> Что сделать:
1. Какие службы названы в отрывке о правилах содержания собак в городе?
2. Допишите продолжение отрывка о правилах содержания собак в городе, начав сразу после его последней фразы.

> Отрывок:
-=-=-
Суммируем в ней конкретные предложения, содержащиеся в большинстве писем-откликов на «Урок».
Подтвердить существующие правила: в пределах городской зоны собаки, особенно крупные, должны быть на коротком поводке или в наморднике, за исключением мест, отведенных для выгула. За нарушение правил наказывать штрафом.
Места для выгула собак должны обязательно отводиться, и не только на бумаге городских служб. Хозяин собаки должен нести ответственность за травмы и ущерб, нанесенный людям его собакой.
При ежегодной регистрации собак выдавать достаточно крупным жетоны с хорошо видимыми цифрами. Жетоны обязательно должны быть на ошейнике у собаки. Это сразу повысит ответственность владельца.
В регулировании данной проблемы должны обязательно и активно принимать участие милиция и народные дружины.
Средства от налога на животных должны направляться строго по установленному назначению — ветеринарной и санитарной службам. (Мы бы прибавили: людей, живущих на пенсию, от налога освободить.)
Вменить в обязанность владельца собаки поддержание санитарного порядка в городе с учетом уже существующего опыта. Выполнение этого пункта считать вопросом культуры владельцев животных.
Собак, нарушающих тишину лаем, хозяева не должны выводить на прогулку раньше 7 утра и позже 23 часов вечера.
Отлов бездомных животных вести таким образом, чтобы не травмировать людей.
* * *
Не будем обсуждаемую проблему преувеличивать, но не следует ее и преуменьшать. Сложившееся положение беспокоит многих людей.
Вот что недавно писал, например, Сергей Владимирович Образцов:
«…С содержанием в жилище диких животных, по-моему, все ясно: это и хлопотно, и чаще всего опасно, и еще противоестественно. Запирать дикого зверя в четырех стенах — значит в любом случае обрекать его на мучения, о которых он не может поведать…
Мы же говорим теперь о традиционно домашних, комнатных животных и об отношении к ним. И вот тут я целиком на стороне тех, кто борется за порядок.
…У нас во дворе носится чей-то огромный черный терьер. Он и лает, и кусается, и тем не менее хозяева выпускают его без поводка: «Пусть погуляет».
Может, хозяева и любят своего терьера, но они не любят людей, не любят детей. Им наплевать на них, лишь бы собачка «побегала». Вот таких людей надо призывать к порядку…
Дорогие товарищи! Давайте отвечать за наши поступки, давайте всем, чем только можем, помогать тем, кто озабочен в наведении порядка в содержании домашних животных. И прежде всего каждый из нас должен не только любить щенка или котенка, которые живут с ним, но отвечать за них… Без такой ответственности любовь к животным становится пустым звуком» (газета «Советская культура», 20 января 1981 г.).
-=-=-
> Исходные данные:
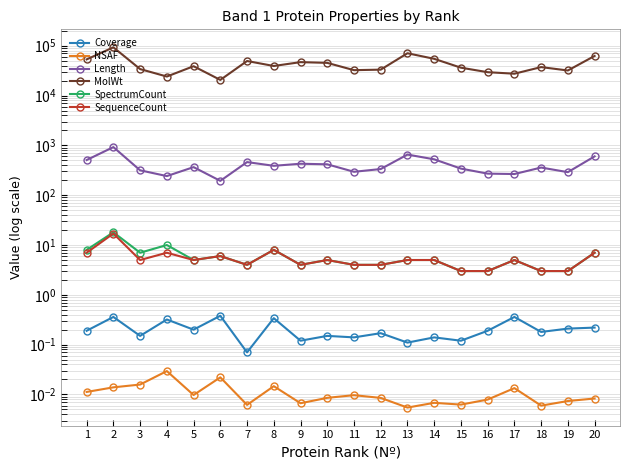

What is the sum of all SequenceCount values?

110.0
-=-=-
> Список ответов:
1. Городские службы, ветеринарная служба и санитарная служба.

2.
В ответ на предыдущую публикацию редакция получила около полутора тысяч писем. Благодарим всех откликнувшихся.
7 февраля 1981 г.
«Кобона… Я не забыла ее»
Интересно, наверное, знать, чьи руки первыми коснутся письма, отправленного вами в редакцию? Представляю вам этого человека: Лилия Ивановна Чубукова. Я зову ее Лиля по старой памяти, потому что оба в газету мы пришли молодыми. Два десятка лет, поднявшись на шестой этаж «Комсомолки» и проходя мимо крайней комнаты, я окликаю: «Лиля, какие новости?» Она отвечает всегда одинаково, всегда улыбаясь: «Новости? Да вот гора новостей!»
И в самом деле на столе всегда гора писем.
Ежедневно к редакции подъезжает машина. Из нее в руки Лили почтари отдают большой бумажный мешок — восемьсот — девятьсот, иногда и более тысячи писем. И вот Лиля стоит, подтачивает эту гору, определяя: это личное, это редактору, это в отделы, это отклик на конкурс, это особо срочное — на контроль. Тоненьким ножичком вскрывает она конверты, на карточке пишет номер письма и непременно шифр территории.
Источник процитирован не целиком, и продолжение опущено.